In a story inspired by the real-life history of Augusta Victoria College located in Bexhill-on-Sea, Eddie Izzard plays Thomas Miller, a man of Anglo-German ancestry who has taken a spot as an English teacher at the finishing school for girls, all from high-ranking elite Nazi families. In secret, Miller is actually a British agent who has gone undercover to investigate the disappearance of his predecessor, undercover agent, Wheatley (Nigel Lindsay).
When Wheatley’s body is found washed up on a beach shore and in a rather unfortunate series of events, Miller is on the run, falsely accused of killing his predecessor and must clear his name while uncovering a sinister plot ahead with the school and its girls.
Admittedly, I was unsure if Izzard would be a right fit for a serious and mature role as British agent, Thomas Miller. Luckily, my worries soon subsided, as I found myself truly believing Izzard’s performance as an undercover British agent masquerading as a school teacher.
Judi Dench felt very underutilized and a little wasted as school headmistress Miss Rocholl. Dench, has always been incredible, but in Six Minutes to Midnight, I was honestly hoping to see a little more of her on-screen. Despite her minimal screen time, her performance is still great.
The most notable cast member, however, is Carla Juri as Ilse Keller, providing a wonderful performance and had me captivated at any given moment she appeared on screen. Truthfully, I was not familiar with Juri’s work prior to seeing Six Minutes to Midnight, but since witnessing Juri’s standout performance, I’ll have to make sure to keep an eye out for her future films.
While the lavish production values and gorgeous cinematography are constantly present, I couldn’t help but feel that the story was little underwhelming and could have done with a few more tweaks to its writing. The writing just feels passable and doesn’t strive to be exceptional. The film, however, certainly looks the part with its gorgeous countryside scenery and impressive costuming. Props to Chris Seager, Amanda Smith and Lucinda Wright for providing us lovely cinematography, set decoration and costume design, respectively, all throughout the film that make up for the somewhat unfortunately muddled story. The story may be a bit of a letdown but visually, the film blossoms.
Despite my criticism, Six Minutes to Midnight still manages to be entertaining. I even had a few chuckles at some funny scenes along the way. Yes, it may be predictable, but you can feel the passion and love poured into creating it, which ultimately helped me enjoy the movie.

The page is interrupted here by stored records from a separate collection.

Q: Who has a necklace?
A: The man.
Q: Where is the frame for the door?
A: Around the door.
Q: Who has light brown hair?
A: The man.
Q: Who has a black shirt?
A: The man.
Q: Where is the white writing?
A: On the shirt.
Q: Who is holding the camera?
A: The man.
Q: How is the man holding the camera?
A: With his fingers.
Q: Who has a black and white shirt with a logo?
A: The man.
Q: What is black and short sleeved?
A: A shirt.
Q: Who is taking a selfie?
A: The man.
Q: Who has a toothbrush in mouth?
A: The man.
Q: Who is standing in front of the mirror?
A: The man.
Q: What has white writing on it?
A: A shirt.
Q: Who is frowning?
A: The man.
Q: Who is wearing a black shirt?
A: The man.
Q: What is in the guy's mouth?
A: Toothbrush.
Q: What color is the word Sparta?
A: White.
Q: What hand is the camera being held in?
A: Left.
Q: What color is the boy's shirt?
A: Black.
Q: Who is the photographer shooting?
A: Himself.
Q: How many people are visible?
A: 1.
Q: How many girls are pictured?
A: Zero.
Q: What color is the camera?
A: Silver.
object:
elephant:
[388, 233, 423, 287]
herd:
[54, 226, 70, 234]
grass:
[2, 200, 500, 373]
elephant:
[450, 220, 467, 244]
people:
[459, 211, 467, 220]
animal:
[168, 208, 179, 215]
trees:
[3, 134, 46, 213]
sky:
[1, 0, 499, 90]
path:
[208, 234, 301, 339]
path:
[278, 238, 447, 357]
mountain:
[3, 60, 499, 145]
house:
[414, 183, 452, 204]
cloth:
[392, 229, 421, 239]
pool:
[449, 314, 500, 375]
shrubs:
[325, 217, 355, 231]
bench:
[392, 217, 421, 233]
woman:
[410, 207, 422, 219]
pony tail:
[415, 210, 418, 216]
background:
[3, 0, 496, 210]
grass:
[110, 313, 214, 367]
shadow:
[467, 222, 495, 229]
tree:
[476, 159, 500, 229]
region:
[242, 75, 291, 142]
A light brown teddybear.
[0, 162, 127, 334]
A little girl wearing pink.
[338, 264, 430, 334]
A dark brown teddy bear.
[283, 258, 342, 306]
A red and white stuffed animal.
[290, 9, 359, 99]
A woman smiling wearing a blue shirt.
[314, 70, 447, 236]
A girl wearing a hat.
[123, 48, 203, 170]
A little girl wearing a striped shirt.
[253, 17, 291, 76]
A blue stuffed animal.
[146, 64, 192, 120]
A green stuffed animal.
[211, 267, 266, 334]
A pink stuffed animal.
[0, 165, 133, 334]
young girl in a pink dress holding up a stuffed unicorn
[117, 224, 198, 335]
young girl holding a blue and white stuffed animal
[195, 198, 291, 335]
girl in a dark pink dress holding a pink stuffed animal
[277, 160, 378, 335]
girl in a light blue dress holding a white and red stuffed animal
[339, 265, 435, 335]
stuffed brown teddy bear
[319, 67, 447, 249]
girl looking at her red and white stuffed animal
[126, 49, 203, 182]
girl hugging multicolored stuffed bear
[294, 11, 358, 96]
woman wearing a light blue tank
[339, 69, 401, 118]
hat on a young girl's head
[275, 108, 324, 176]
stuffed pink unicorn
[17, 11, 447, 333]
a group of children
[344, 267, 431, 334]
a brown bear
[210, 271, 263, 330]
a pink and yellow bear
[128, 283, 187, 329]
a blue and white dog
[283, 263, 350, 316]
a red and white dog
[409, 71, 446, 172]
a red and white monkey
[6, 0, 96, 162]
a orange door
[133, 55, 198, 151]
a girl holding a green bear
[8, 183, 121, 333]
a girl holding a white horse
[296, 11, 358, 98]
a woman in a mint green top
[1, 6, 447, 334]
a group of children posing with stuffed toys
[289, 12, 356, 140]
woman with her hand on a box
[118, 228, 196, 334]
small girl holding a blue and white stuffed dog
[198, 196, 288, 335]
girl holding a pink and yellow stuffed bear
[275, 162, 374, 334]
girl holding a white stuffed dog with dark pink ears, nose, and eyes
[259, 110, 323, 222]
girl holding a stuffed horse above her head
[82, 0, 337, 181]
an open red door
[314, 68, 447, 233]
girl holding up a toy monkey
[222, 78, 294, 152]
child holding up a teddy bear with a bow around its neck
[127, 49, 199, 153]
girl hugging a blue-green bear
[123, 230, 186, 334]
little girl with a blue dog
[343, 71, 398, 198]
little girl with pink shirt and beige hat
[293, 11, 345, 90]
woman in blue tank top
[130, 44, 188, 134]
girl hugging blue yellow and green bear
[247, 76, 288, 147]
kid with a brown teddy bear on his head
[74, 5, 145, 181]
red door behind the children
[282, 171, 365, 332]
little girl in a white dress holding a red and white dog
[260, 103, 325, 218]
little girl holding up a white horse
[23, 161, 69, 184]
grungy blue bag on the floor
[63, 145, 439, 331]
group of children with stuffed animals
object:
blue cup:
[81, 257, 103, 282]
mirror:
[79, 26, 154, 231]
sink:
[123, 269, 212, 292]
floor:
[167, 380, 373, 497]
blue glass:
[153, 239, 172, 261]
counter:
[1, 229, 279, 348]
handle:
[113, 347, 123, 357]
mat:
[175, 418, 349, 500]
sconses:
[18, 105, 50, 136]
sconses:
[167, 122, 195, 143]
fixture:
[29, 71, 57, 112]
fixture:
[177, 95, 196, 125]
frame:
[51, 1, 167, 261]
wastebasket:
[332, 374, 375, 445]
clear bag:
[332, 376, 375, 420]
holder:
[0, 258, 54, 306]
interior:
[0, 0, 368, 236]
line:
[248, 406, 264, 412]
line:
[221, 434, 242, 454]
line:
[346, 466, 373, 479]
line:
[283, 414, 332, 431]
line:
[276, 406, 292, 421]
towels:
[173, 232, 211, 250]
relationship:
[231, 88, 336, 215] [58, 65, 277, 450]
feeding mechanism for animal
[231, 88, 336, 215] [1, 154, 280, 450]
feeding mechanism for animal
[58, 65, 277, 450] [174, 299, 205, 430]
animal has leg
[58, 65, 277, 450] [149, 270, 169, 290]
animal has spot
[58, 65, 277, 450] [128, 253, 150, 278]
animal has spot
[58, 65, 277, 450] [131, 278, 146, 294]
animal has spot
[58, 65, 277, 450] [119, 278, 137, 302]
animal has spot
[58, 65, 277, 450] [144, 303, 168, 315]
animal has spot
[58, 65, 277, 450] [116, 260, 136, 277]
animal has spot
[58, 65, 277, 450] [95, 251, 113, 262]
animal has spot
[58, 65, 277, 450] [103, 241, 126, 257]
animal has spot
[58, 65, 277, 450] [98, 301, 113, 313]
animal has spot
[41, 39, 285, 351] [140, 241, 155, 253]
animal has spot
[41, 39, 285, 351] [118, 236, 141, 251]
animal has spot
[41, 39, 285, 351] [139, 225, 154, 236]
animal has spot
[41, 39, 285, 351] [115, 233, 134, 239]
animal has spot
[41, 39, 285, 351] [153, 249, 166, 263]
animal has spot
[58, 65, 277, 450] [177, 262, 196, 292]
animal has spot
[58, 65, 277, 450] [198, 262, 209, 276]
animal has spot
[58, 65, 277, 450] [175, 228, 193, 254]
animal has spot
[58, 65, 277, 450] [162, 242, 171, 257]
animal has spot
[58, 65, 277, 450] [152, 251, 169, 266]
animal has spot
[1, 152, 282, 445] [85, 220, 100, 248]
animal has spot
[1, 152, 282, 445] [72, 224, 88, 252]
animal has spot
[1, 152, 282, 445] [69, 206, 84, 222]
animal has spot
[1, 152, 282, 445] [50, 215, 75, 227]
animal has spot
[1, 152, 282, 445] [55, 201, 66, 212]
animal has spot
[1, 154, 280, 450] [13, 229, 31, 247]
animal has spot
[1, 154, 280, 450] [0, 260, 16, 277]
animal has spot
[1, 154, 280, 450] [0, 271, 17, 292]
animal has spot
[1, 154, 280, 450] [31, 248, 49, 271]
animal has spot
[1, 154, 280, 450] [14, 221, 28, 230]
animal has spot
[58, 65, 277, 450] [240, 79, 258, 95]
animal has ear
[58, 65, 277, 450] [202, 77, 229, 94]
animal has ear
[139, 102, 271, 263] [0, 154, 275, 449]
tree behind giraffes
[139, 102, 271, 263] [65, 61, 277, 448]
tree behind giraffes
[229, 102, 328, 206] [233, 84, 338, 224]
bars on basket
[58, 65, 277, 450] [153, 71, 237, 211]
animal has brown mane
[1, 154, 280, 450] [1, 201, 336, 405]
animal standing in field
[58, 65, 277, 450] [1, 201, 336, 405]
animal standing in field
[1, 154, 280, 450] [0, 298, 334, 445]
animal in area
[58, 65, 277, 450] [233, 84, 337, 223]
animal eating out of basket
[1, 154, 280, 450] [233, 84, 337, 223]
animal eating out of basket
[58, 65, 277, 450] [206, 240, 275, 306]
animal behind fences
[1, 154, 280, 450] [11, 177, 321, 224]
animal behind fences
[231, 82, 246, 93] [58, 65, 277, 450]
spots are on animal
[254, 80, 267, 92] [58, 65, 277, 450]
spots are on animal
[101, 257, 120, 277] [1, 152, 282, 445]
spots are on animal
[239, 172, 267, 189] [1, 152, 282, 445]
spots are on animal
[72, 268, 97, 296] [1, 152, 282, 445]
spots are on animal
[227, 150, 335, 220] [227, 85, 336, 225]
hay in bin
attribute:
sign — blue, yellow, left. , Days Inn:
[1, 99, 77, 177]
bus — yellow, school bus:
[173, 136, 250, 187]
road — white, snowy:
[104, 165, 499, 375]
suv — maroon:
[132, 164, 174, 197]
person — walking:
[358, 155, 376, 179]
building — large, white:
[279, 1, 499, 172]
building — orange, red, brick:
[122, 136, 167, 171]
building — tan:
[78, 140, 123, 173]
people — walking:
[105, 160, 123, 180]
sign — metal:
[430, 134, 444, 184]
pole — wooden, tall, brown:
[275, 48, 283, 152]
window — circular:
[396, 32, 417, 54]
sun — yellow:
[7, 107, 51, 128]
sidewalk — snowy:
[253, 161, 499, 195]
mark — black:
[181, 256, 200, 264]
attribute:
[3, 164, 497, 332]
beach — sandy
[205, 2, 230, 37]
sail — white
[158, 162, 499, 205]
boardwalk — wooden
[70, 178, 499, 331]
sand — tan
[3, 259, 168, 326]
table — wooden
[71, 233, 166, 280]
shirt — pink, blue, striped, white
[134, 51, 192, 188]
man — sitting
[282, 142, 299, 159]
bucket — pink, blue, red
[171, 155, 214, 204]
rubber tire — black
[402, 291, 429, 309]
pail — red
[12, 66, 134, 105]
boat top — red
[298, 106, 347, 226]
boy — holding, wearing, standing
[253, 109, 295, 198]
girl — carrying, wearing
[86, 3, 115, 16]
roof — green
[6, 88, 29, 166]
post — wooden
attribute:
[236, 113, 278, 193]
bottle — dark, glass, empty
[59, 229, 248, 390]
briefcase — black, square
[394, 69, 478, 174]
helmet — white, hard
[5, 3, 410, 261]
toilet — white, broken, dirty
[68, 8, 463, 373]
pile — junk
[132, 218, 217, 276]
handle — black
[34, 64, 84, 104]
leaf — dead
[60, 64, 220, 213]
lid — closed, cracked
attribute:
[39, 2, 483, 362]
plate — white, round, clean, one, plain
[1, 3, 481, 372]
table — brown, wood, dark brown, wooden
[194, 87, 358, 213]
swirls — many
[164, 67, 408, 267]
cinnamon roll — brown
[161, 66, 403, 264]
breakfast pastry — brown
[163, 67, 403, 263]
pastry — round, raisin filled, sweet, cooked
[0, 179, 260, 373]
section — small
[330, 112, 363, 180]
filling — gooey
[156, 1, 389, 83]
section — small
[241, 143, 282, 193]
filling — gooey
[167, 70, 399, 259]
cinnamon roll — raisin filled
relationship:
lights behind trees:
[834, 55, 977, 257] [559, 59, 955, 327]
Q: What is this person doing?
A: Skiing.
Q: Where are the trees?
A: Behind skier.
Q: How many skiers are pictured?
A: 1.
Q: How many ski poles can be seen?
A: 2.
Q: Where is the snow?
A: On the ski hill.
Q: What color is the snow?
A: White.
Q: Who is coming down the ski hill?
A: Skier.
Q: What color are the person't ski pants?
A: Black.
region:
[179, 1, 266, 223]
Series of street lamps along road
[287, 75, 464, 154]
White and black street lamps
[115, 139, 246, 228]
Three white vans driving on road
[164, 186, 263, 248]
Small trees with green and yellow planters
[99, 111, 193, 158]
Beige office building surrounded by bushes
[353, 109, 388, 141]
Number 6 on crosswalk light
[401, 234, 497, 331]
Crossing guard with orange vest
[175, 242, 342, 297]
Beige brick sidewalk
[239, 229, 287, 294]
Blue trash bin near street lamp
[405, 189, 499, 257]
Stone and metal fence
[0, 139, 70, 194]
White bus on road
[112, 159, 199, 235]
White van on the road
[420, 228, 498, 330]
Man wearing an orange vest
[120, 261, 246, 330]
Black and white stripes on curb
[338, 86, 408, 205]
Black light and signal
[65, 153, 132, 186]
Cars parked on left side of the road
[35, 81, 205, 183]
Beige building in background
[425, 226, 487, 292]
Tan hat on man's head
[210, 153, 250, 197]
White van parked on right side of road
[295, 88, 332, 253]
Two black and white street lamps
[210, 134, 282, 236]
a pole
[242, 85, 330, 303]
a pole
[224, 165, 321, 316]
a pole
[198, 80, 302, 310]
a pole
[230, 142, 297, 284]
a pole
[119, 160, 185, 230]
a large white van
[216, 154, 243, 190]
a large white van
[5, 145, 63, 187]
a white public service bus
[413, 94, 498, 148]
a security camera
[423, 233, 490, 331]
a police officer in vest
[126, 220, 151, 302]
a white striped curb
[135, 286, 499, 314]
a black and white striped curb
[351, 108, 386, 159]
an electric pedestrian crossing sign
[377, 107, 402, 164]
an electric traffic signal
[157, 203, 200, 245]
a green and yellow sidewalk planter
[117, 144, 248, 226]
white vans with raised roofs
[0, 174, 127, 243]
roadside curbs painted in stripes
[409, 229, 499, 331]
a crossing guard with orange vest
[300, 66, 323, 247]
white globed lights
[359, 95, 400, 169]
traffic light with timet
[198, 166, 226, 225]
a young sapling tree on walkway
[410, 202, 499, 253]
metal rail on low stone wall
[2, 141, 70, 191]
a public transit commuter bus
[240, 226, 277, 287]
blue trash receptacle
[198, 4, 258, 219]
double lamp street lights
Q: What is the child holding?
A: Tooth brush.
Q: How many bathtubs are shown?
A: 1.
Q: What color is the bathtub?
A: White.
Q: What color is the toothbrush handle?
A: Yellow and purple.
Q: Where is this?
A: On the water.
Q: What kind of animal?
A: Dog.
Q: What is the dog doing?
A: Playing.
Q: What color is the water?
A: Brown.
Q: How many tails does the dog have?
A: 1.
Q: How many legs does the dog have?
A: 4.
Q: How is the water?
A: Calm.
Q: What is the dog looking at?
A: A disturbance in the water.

If you’re looking for a simple film with a talented cast just to just relax and enjoy, Six Minutes to Midnight will do just that. But for diehard war drama fans who are looking for something compelling with depth, unfortunately you won’t find it here. Six Minutes to Midnight is far from perfect, but I can’t deny that it does contain an interesting charm that doesn’t leave you.
Six Minutes to Midnight will be in Australian cinemas from April 22, 2021.